La rapidità nei movimenti di Taehyung però fu decisamente superiore rispetto quella dell'ex fidanzato e fu per questo che ─ dopo aver agilmente slittato sul pavimento ─ era riuscito a piazzarsi dietro l'enorme uomo e a colpirgli il retro del ginocchio con abbastanza forza da fargli cedere la gamba in questione. Lo svedese aveva quindi perso l'equilibrio senza però impedire a se stesso di reagire di fronte quell'attacco; Einar infatti aveva sporto il braccio all'indietro riuscendo a scalfirgli ─ con quel coltellino ormai insanguinato ─ una grande porzione di zigomo e guancia.

Fece male, diamine se fece male, ma dopo aver fatto scattare il capo lateralmente al minimo contatto con la lama ─ così da evitare che il taglio andasse ad espandersi fin la mandibola ─ aveva deciso di limitarsi a fuggire da quella stanza, da quel luogo tanto strano in cui Einar l'aveva rinchiuso.
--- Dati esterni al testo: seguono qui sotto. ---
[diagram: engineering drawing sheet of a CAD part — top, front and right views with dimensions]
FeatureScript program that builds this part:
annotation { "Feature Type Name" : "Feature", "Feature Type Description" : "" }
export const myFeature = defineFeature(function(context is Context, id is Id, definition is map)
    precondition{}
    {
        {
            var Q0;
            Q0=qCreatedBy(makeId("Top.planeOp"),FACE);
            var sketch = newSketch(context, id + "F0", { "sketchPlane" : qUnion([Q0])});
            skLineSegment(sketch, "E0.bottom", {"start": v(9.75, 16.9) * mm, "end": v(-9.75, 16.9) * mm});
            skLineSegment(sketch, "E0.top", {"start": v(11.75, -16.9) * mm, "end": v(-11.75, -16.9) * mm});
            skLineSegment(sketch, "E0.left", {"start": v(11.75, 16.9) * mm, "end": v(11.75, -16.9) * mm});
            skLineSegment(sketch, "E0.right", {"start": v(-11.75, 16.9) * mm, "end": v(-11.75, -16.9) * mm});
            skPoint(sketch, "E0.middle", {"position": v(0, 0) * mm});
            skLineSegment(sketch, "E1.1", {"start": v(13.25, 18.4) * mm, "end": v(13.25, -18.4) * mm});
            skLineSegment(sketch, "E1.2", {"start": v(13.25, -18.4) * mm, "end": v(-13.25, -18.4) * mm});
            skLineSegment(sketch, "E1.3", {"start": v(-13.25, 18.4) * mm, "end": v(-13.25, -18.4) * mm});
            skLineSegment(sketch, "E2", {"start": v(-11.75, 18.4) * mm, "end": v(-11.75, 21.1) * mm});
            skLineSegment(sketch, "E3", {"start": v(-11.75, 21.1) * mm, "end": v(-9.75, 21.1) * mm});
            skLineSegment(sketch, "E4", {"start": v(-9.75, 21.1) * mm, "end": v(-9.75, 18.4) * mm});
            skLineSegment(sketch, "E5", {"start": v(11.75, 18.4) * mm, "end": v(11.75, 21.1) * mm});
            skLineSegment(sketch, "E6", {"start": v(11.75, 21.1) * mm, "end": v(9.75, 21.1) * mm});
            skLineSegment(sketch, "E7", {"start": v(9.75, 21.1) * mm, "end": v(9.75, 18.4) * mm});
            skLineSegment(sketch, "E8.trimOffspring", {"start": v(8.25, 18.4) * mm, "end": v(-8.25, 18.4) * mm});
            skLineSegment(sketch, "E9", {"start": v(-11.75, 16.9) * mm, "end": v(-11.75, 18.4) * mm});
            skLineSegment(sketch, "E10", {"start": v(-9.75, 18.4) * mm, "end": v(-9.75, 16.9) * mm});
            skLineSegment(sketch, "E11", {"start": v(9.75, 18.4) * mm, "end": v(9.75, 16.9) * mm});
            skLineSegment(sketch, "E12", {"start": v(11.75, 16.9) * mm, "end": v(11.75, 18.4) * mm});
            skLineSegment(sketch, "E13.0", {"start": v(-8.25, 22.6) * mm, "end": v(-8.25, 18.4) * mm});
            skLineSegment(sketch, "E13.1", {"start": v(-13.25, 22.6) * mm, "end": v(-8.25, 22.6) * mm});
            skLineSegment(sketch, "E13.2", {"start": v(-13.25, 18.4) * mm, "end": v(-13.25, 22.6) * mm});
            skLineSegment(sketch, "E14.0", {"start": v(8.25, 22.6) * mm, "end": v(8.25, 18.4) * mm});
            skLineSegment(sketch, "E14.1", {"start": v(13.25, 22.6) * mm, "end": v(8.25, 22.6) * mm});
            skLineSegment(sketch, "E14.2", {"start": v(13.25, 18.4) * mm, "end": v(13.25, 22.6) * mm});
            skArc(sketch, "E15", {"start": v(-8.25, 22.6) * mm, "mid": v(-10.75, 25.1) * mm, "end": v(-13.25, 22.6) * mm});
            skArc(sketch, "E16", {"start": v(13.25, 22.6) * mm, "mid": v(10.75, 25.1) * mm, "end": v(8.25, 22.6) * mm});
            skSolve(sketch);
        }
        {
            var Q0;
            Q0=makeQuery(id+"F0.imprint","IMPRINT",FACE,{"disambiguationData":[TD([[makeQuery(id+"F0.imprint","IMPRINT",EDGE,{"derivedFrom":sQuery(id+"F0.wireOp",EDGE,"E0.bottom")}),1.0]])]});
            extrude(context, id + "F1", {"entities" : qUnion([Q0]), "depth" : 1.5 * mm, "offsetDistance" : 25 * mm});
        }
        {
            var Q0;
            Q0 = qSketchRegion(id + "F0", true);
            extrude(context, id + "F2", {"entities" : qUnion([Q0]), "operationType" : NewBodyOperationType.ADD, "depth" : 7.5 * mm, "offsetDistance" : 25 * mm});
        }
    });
D'altronde, in cuor suo, sapeva che se solo fosse restato lì un minuto di più, avrebbe provato su pelle cosa sarebbe significato uccidere o morire. E lui, ironicamente, non era ancora pronto a sperimentare la prima delle opzioni, nemmeno se la vittima sarebbe stata il suo incubo più grande.

C'era tutta una confusione nella sua mente, da una parte credeva di poterlo ferire mortalmente senza incorrere in alcun senso di colpa, dall'altra invece era cosciente di come tutti quei pensieri fossero frutto dell'ennesimo stato di disperazione. Gli mancava suo padre, temeva per le condizioni di Jeongguk e dei suoi amici e il solo pensiero che le condizioni di Ego fossero tanto gravi da avvicinarsi alle parole pronunciate da Einar ─ a quel suo "Ego è morto" ─ lo avevano trascinato nell'ennesimo conflitto interiore in grado di farlo sentire tanto egoista da accettare il malessere di tutte quelle persone pur di sfuggire al proprio.

Bastava che si sottomettesse di nuovo ad Einar, bastava che si dimenticasse di Jeongguk, che tornasse a fare l'unica cosa per la quale l'ex fidanzato lo aveva sempre lodato, che si rendesse conto di non potersi permettere di sognare e forse, forse, in quel momento le persone attorno a lui avrebbero smesso di soffrire.